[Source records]

⟨

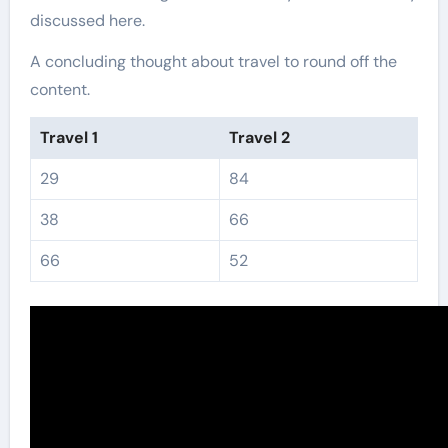
discussed here.
A concluding thought about travel to round off the
content.
Travel 1
Travel 2
29
84
38
66
66
52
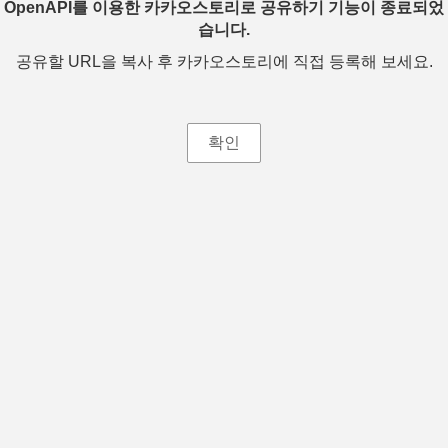
OpenAPI를 이용한 카카오스토리로 공유하기 기능이 종료되었
습니다.
공유할 URL을 복사 후 카카오스토리에 직접 등록해 보세요.
확인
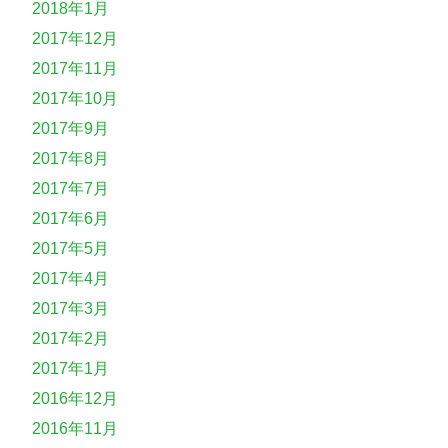
2018年1月
2017年12月
2017年11月
2017年10月
2017年9月
2017年8月
2017年7月
2017年6月
2017年5月
2017年4月
2017年3月
2017年2月
2017年1月
2016年12月
2016年11月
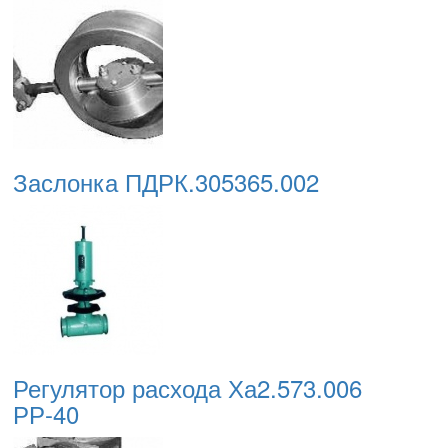
Заслонка ПДРК.305365.002
Регулятор расхода Ха2.573.006
РР-40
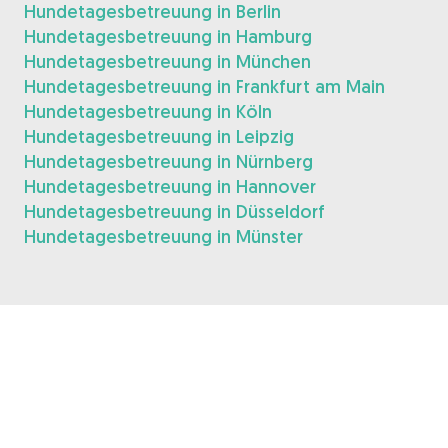
Hundetagesbetreuung in Berlin
Hundetagesbetreuung in Hamburg
Hundetagesbetreuung in München
Hundetagesbetreuung in Frankfurt am Main
Hundetagesbetreuung in Köln
Hundetagesbetreuung in Leipzig
Hundetagesbetreuung in Nürnberg
Hundetagesbetreuung in Hannover
Hundetagesbetreuung in Düsseldorf
Hundetagesbetreuung in Münster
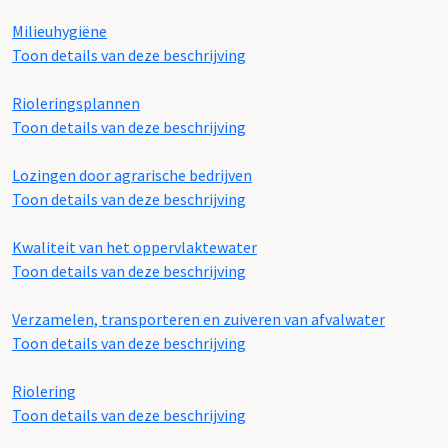
Milieuhygiëne
Toon details van deze beschrijving
Rioleringsplannen
Toon details van deze beschrijving
Lozingen door agrarische bedrijven
Toon details van deze beschrijving
Kwaliteit van het oppervlaktewater
Toon details van deze beschrijving
Verzamelen, transporteren en zuiveren van afvalwater
Toon details van deze beschrijving
Riolering
Toon details van deze beschrijving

⟩

• _EXERCISE DIRECTIONS_: All of the data should be returned word for word, with each picture left out.

• _TASK ANSWER_:
discussed here.
A concluding thought about travel to round off the
content.
Travel 1
Travel 2
29
84
38
66
66
52
OpenAPI를 이용한 카카오스토리로 공유하기 기능이 종료되었
습니다.
공유할 URL을 복사 후 카카오스토리에 직접 등록해 보세요.
확인
2018年1月
2017年12月
2017年11月
2017年10月
2017年9月
2017年8月
2017年7月
2017年6月
2017年5月
2017年4月
2017年3月
2017年2月
2017年1月
2016年12月
2016年11月
Заслонка ПДРК.305365.002
Регулятор расхода Ха2.573.006
РР-40
Hundetagesbetreuung in Berlin
Hundetagesbetreuung in Hamburg
Hundetagesbetreuung in München
Hundetagesbetreuung in Frankfurt am Main
Hundetagesbetreuung in Köln
Hundetagesbetreuung in Leipzig
Hundetagesbetreuung in Nürnberg
Hundetagesbetreuung in Hannover
Hundetagesbetreuung in Düsseldorf
Hundetagesbetreuung in Münster
Milieuhygiëne
Toon details van deze beschrijving
Rioleringsplannen
Toon details van deze beschrijving
Lozingen door agrarische bedrijven
Toon details van deze beschrijving
Kwaliteit van het oppervlaktewater
Toon details van deze beschrijving
Verzamelen, transporteren en zuiveren van afvalwater
Toon details van deze beschrijving
Riolering
Toon details van deze beschrijving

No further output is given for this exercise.